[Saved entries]
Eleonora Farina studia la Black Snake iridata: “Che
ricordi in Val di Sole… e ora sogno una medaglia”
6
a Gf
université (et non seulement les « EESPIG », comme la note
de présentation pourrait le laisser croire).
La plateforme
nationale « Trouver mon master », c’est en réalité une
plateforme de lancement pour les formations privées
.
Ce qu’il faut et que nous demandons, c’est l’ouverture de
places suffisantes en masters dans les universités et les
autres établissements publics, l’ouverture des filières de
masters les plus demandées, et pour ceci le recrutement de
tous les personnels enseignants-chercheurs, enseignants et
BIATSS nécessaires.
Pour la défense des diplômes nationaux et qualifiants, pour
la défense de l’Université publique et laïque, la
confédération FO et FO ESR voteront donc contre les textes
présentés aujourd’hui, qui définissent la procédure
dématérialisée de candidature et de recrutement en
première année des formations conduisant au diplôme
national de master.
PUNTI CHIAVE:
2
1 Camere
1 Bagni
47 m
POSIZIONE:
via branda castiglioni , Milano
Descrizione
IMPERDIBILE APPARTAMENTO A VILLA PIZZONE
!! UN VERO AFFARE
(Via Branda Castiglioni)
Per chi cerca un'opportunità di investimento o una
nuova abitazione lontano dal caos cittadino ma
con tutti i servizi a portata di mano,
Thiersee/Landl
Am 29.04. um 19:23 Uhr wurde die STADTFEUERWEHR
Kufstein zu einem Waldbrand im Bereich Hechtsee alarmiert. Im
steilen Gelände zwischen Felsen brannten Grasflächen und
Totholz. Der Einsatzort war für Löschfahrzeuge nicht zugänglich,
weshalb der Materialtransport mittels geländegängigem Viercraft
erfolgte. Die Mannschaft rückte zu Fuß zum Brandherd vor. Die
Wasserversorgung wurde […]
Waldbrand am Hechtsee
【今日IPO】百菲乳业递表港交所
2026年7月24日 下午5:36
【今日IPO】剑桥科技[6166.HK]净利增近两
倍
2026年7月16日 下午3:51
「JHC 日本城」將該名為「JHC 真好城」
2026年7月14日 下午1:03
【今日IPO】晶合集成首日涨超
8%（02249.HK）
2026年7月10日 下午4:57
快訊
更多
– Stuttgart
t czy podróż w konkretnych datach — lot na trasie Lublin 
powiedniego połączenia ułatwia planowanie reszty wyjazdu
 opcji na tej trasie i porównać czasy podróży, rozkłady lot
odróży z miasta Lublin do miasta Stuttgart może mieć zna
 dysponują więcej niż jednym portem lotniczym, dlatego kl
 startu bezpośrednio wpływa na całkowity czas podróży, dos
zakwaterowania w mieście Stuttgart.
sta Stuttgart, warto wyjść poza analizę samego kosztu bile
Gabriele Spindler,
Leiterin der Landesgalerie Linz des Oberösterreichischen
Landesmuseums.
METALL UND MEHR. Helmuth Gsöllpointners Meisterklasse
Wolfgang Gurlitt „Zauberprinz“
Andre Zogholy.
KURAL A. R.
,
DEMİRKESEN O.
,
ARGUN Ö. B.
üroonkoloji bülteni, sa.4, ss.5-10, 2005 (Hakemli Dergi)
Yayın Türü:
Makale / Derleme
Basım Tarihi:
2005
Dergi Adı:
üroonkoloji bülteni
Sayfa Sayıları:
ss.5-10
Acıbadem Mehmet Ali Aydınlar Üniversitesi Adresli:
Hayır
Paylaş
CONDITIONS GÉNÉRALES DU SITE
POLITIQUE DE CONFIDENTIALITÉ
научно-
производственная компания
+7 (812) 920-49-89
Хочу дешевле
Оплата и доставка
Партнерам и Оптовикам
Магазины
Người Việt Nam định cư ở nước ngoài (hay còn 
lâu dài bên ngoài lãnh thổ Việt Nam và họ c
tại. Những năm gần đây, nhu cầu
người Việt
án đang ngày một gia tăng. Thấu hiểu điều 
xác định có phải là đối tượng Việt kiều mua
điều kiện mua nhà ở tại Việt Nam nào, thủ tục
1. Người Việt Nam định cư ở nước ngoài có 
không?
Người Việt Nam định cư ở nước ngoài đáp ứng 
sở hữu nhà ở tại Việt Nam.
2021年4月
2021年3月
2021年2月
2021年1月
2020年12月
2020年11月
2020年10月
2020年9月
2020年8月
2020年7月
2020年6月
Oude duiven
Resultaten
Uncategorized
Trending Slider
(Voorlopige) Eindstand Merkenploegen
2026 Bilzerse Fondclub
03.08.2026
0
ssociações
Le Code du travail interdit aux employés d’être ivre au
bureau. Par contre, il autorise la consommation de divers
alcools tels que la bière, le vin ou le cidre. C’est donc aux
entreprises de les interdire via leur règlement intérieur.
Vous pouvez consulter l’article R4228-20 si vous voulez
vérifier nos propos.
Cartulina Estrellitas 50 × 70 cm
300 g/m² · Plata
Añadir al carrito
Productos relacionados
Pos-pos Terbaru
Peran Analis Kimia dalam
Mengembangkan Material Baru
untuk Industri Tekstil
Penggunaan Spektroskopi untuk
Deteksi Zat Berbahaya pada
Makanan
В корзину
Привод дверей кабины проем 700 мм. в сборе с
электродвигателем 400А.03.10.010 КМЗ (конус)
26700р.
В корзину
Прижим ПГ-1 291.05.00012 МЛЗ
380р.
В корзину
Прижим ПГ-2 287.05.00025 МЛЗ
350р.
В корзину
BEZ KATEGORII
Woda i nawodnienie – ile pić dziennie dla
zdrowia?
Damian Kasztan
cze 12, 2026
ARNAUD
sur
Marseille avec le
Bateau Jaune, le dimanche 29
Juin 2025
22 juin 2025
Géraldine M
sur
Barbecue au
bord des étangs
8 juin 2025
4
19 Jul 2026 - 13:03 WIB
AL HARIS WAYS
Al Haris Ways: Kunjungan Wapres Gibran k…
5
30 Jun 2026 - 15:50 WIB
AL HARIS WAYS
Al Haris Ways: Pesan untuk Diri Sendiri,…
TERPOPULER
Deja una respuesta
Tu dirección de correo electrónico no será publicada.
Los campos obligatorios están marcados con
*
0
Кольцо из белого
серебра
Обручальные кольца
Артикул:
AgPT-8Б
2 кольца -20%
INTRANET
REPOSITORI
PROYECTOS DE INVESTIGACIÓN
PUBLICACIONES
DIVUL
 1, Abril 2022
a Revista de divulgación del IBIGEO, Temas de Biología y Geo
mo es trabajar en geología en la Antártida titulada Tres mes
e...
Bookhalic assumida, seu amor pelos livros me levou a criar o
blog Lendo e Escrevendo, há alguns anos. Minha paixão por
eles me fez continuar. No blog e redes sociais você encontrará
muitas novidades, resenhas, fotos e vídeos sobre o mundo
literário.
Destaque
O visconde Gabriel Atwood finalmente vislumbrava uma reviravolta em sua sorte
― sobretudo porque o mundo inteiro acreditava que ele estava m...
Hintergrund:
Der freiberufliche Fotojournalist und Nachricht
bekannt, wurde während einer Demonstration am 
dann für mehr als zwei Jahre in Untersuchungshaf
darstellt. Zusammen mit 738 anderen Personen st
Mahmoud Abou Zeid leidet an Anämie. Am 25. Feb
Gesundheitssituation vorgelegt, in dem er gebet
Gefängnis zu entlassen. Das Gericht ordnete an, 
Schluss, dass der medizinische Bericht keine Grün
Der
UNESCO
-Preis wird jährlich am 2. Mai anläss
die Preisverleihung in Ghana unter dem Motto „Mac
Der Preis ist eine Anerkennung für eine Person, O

Task goal —
Your answer must consist only of the lines from the start of the records above through the line with "La plateforme", each retyped exactly.

Solution —
Eleonora Farina studia la Black Snake iridata: “Che
ricordi in Val di Sole… e ora sogno una medaglia”
6
a Gf
université (et non seulement les « EESPIG », comme la note
de présentation pourrait le laisser croire).
La plateforme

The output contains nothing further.